What to work on
Continue the forum thread about losing the Machacamarca coffee crop, picking up right after its last post.

Given passage
::::::::::
# No Machacamarca!!!!



## fatboyslim (Sep 29, 2011)

If you are unsure whats happened listen here

I'm unbelievably sad to hear that there'll be no Macha 2013 crop! Stupid Bolivian land ownership laws!

As per Mr Leighton's request I full intend to write a letter saying how detrimental the absence of Macha will be to my well being. These I believe will be used to help claim the land back to their rightful owners!

I'd urge all that have tried and love this coffee, as I do, or any general fans of Has Bean to write a short letter too so we can definitely have a 2014 crop!

That is all


----------



## Earlepap (Jan 8, 2012)

Sad news. I think it was the first coffee from Has Bean I ever tasted.


----------



## MikeHag (Mar 13, 2011)

I'm torn. I'd love to help, but I'm not sure we should be interfering in rural cultural issues of which we have little understanding.


----------



## Earlepap (Jan 8, 2012)

As a white, middle-class, Englishman who has seen Scarface more than once, and also that flick with Meg Ryan about some kind of injustice or something in a South American country (I forget which, does it matter?), I shall act as is my duty: make facile conclusions and help fight the cause! One hand one the pen, the other patting myself on the back.

[Edit]

Romancing the Stone is probably my favourite film that Kathleen Turner's in also. I think this qualifies me as an authority on the continents social and political systems.


----------



## ronsil (Mar 8, 2012)

I'm not sure we should be interfering in rural cultural issues of which we have little understanding

Exactly - I agree.
::::::::::
Data extract
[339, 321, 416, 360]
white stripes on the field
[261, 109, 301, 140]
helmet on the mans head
::::::::::
Output for this exercise
----------



## fatboyslim (Sep 29, 2011)

Earlepap said:


> As a white, middle-class, Englishman who has seen Scarface more than once, and also that flick with Meg Ryan about some kind of injustice or something in a South American country (I forget which, does it matter?), I shall act as is my duty: *make facile conclusions and help fight the cause! One hand one the pen, the other patting myself on the back.*


Brilliantly put and quite right too! By jove we need our specialty coffee come hell or high water!


----------



## Earlepap (Jan 8, 2012)

Love how Ronsil had to quickly edit his post as it looked like he was agreeing with me


----------



## garydyke1 (Mar 9, 2011)

Sample of coca-tea with the return of Macha in a future IMM, anyone? No?

I will be writing a letter too, that coffee is darn good


----------



## Spazbarista (Dec 6, 2011)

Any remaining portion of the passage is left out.